Most of Boise State’s nurse practitioner studies occur online, but each year’s summer intensives present the opportunity to build hands-on skills, connect with faculty and peers, and learn through simulations.
Given the provider shortage and increasing need for mental health care, 2024’s students were offered more practice in mental health simulation and differential diagnoses than years past.
Director of Simulation-based Education and Research Tracee Chapman crafted two new simulation scenarios to do so.
Scenarios with real-world application
Differential diagnoses and avoiding assumptions
Chapman wrote one scenario that introduces students to a standardized patient who, on the surface, appears to be a textbook example of a repeat emergency room patient. But patient care is often more complicated.
“This scenario is aimed at differential diagnoses and identifying an opportunity to rescue a patient with a serious health condition,” Chapman said.
Chapman described differential diagnosis like a tree where providers “start with the branches” and “narrow down into the trunk.” Providers look at a patient’s presenting symptoms and, through diagnostic tests, seek to narrow them to the actual cause of the symptoms.
For example, if a patient presents with abdominal pain, providers think of what could cause it: appendicitis, heartburn, or maybe an ulcer. To narrow down their diagnosis, they use different diagnostic tests – like X-rays or CT scans – to land on an accurate diagnosis.
The goal of this simulation is for students to use differential diagnoses and identify that the patient’s medications are not being managed properly, Chapman said.
The scenario offers realistic, relevant practice for students since nurse practitioners specializing in acute care often work in emergency room settings.
“They have great potential of seeing patients who have unmanaged medications, unmonitored chronic conditions and emergent situations,” Chapman said. “We’re trying to combat the stereotypes that providers might run into and help students realize that patients present in all sorts of ways.”
Equipping students as a source of help and hope
In addition to her work in nursing education, Chapman also works with Canyon County as a certified emergency nurse and a board-certified sexual assault nurse examiner. So she wrote the second new scenario to equip students for interacting with victims of human trafficking.
While human trafficking is a difficult topic, Chapman emphasizes the importance of learning to identify opportunities to help individuals out of their circumstances.
“It happens all over the country, and we’re serving students all over the United States,” she said.
As with many simulations, the learning goals of this scenario are two-pronged: differential diagnoses and patient communication.
As a forensic nurse, Chapman said “it’s super important that we know how to talk to patients and not re-injure them.”
Students interact with standardized patients to practice wording questions that are trauma informed, offering resources and referring patients for help beyond their immediate health issues.
By increasing students’ education around interacting with this patient population, Chapman hopes “we can intervene, get them help and get them on to a better quality of life,” she said.

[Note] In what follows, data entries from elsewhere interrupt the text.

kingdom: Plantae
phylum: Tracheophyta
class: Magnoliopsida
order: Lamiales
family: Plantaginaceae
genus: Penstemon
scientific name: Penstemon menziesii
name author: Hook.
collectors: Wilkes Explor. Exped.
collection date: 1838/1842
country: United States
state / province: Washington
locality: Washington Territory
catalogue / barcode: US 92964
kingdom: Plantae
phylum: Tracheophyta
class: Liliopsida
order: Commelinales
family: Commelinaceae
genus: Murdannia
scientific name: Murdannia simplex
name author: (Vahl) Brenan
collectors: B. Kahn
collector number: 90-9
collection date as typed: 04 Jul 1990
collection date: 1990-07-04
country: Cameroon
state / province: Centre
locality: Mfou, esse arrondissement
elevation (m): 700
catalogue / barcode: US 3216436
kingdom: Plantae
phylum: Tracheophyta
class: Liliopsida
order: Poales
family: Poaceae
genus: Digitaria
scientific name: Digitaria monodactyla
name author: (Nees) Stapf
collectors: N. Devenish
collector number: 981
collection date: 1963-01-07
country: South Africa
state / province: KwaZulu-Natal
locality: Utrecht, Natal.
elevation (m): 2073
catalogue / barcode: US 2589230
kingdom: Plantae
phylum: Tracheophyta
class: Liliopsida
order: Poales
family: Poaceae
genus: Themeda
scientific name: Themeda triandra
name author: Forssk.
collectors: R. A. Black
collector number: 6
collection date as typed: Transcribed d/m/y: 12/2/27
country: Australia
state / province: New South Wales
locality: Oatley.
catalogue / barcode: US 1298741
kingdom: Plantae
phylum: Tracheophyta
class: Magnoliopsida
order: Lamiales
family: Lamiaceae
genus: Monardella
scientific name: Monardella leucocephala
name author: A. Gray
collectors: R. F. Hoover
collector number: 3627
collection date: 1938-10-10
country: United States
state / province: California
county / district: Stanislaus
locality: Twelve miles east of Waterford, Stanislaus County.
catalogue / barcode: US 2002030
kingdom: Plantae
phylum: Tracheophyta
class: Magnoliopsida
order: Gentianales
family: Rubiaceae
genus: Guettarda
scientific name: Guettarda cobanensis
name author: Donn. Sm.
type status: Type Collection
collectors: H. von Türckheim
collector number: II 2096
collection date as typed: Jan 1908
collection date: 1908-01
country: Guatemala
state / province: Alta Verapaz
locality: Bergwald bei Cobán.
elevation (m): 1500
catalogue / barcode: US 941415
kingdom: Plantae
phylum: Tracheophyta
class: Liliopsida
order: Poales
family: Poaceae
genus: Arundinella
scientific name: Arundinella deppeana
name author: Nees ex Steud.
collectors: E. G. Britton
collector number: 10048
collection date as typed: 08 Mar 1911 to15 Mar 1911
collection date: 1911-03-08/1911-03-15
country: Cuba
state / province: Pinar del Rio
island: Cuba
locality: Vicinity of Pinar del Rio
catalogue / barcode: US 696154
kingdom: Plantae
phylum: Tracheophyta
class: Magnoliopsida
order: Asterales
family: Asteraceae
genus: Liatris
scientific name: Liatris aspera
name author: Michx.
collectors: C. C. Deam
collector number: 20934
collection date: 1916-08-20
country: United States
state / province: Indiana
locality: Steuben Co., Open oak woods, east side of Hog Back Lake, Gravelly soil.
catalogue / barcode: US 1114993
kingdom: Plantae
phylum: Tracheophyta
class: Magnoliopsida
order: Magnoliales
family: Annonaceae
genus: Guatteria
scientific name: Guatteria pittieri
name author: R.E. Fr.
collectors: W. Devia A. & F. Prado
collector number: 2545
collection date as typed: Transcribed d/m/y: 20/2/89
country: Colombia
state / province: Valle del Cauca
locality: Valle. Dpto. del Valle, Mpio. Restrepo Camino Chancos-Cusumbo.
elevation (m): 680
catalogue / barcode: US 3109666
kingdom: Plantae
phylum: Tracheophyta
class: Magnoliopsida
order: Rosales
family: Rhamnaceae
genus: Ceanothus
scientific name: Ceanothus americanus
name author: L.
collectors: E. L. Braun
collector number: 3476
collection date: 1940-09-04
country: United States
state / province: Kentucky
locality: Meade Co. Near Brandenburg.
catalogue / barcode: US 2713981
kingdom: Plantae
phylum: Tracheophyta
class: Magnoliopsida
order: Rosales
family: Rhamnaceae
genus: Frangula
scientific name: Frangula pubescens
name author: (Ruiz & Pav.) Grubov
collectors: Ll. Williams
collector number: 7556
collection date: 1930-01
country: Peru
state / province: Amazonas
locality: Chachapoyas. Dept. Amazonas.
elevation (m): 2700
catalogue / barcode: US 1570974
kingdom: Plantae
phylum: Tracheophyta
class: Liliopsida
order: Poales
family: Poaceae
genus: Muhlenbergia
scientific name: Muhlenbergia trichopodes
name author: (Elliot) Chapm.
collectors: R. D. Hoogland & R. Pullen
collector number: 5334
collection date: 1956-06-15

If you believe you are a victim of human trafficking or may have information about a potential trafficking situation, please contact the U.S. National Human Trafficking Hotline. The hotline also provides support and educational resources on their website.
A new approach for graduate students
The School of Nursing most often uses simulation with undergraduate students, but when Interim Divisional Dean Kelley Connor and program director Nicole Loos-Bartlett pitched new simulations for graduate students, Chapman made their ideas a reality.
Chapman herself is not a nurse practitioner, but as an expert simulation educator she was able to write scenarios alongside Associate Professor Molly Prengamen, who verified the nurse-practitioner details.
“It was really helpful to have a teammate in-house,” Chapman said. “I’m grateful for the opportunity to work across programs.”
Chapman designed the scenarios so that, for the first summer intensive session ever, graduate students used the same simulation structure of the pre-license scenarios. These include a full-class brief before the scenario; a small number of students participating in the simulation while the rest watch over video monitors; and a full-class debrief afterward.
Given the new scenarios, Chapman was excited for the nurse practitioner students to embrace this more traditional style of simulation.
“We know that whether you’re the student doing the activity or you’re the student observing the activity, it’s the debrief where the learning takes place and everyone learns the exact same information,” Chapman said. “That’s the beauty of simulation-based education.”